Work instructions
Please find each line in the data below that contains the string "https" and copy those lines.

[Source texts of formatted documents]
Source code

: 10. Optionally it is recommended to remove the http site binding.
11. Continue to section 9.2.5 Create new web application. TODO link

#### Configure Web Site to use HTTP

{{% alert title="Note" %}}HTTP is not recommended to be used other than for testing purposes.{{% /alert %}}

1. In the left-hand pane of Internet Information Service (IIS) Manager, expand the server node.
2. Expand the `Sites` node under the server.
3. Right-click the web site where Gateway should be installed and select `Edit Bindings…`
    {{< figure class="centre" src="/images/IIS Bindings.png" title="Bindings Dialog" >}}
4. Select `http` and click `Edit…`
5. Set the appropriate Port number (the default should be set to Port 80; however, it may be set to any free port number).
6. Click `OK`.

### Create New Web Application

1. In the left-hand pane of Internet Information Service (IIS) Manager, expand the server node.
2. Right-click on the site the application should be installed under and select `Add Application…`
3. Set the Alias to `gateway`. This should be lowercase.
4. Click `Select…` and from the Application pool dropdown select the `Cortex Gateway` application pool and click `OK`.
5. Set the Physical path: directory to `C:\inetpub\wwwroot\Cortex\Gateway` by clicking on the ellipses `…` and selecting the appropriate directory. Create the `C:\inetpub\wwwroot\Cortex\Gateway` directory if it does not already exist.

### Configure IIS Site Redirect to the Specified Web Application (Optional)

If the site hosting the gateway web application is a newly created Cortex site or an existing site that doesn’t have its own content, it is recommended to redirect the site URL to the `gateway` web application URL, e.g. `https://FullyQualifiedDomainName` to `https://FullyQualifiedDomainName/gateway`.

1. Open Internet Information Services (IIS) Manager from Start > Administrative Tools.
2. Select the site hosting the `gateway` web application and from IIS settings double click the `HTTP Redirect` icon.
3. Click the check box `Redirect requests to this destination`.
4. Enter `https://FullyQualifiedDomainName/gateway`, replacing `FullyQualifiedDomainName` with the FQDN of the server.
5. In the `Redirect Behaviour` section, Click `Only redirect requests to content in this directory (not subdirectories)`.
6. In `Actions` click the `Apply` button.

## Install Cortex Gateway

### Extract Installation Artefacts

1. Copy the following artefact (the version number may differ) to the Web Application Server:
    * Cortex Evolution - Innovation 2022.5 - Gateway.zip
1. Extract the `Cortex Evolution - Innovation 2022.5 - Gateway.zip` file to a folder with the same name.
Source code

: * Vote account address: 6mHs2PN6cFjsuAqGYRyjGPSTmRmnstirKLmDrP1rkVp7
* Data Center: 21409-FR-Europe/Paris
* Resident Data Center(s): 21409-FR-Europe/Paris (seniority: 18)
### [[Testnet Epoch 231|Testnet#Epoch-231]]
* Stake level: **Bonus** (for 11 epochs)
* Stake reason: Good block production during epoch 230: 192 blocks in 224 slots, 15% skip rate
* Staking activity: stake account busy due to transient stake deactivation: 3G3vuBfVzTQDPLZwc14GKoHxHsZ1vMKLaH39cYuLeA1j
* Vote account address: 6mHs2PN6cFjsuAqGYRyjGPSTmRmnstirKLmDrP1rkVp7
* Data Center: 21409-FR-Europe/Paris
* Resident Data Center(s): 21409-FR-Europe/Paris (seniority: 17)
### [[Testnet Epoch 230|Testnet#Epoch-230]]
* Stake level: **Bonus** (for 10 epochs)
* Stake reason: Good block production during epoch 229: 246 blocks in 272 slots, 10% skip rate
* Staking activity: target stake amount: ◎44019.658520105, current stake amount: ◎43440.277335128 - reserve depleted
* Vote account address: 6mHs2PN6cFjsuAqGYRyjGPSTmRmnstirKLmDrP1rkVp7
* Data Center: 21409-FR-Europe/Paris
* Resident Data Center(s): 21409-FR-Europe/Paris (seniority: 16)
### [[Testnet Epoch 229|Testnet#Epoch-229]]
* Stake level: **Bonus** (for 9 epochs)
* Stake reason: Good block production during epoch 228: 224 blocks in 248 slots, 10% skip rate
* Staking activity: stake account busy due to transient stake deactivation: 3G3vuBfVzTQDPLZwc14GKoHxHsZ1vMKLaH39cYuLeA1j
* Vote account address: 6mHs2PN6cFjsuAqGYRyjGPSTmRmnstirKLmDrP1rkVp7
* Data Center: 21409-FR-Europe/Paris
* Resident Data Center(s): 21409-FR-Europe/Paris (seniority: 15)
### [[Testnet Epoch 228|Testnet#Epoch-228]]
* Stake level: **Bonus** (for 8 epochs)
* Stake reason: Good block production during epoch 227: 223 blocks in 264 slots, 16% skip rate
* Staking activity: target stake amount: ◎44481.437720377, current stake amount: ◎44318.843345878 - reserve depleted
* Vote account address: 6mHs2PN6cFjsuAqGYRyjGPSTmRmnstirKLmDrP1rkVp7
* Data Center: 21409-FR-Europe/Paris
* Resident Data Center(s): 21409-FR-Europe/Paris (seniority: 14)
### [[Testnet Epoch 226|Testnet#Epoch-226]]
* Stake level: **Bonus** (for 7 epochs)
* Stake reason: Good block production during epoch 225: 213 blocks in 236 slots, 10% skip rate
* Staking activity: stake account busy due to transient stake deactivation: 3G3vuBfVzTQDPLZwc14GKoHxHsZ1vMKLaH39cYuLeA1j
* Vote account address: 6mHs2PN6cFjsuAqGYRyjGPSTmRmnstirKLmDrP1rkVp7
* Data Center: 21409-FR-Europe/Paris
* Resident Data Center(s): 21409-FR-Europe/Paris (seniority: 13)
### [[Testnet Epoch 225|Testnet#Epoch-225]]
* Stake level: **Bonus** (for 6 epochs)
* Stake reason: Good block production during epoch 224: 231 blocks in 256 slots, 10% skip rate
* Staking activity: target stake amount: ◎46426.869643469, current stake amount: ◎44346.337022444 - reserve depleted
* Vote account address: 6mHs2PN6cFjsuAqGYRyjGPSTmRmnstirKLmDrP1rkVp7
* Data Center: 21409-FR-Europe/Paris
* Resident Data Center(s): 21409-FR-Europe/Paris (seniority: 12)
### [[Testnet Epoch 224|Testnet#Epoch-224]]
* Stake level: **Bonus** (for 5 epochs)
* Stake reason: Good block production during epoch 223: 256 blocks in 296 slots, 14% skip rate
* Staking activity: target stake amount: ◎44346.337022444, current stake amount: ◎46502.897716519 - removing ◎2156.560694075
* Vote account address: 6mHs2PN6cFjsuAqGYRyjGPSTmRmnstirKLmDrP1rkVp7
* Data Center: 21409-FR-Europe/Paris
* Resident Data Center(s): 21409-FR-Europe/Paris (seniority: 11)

Your response
If the site hosting the gateway web application is a newly created Cortex site or an existing site that doesn’t have its own content, it is recommended to redirect the site URL to the `gateway` web application URL, e.g. `https://FullyQualifiedDomainName` to `https://FullyQualifiedDomainName/gateway`.
4. Enter `https://FullyQualifiedDomainName/gateway`, replacing `FullyQualifiedDomainName` with the FQDN of the server.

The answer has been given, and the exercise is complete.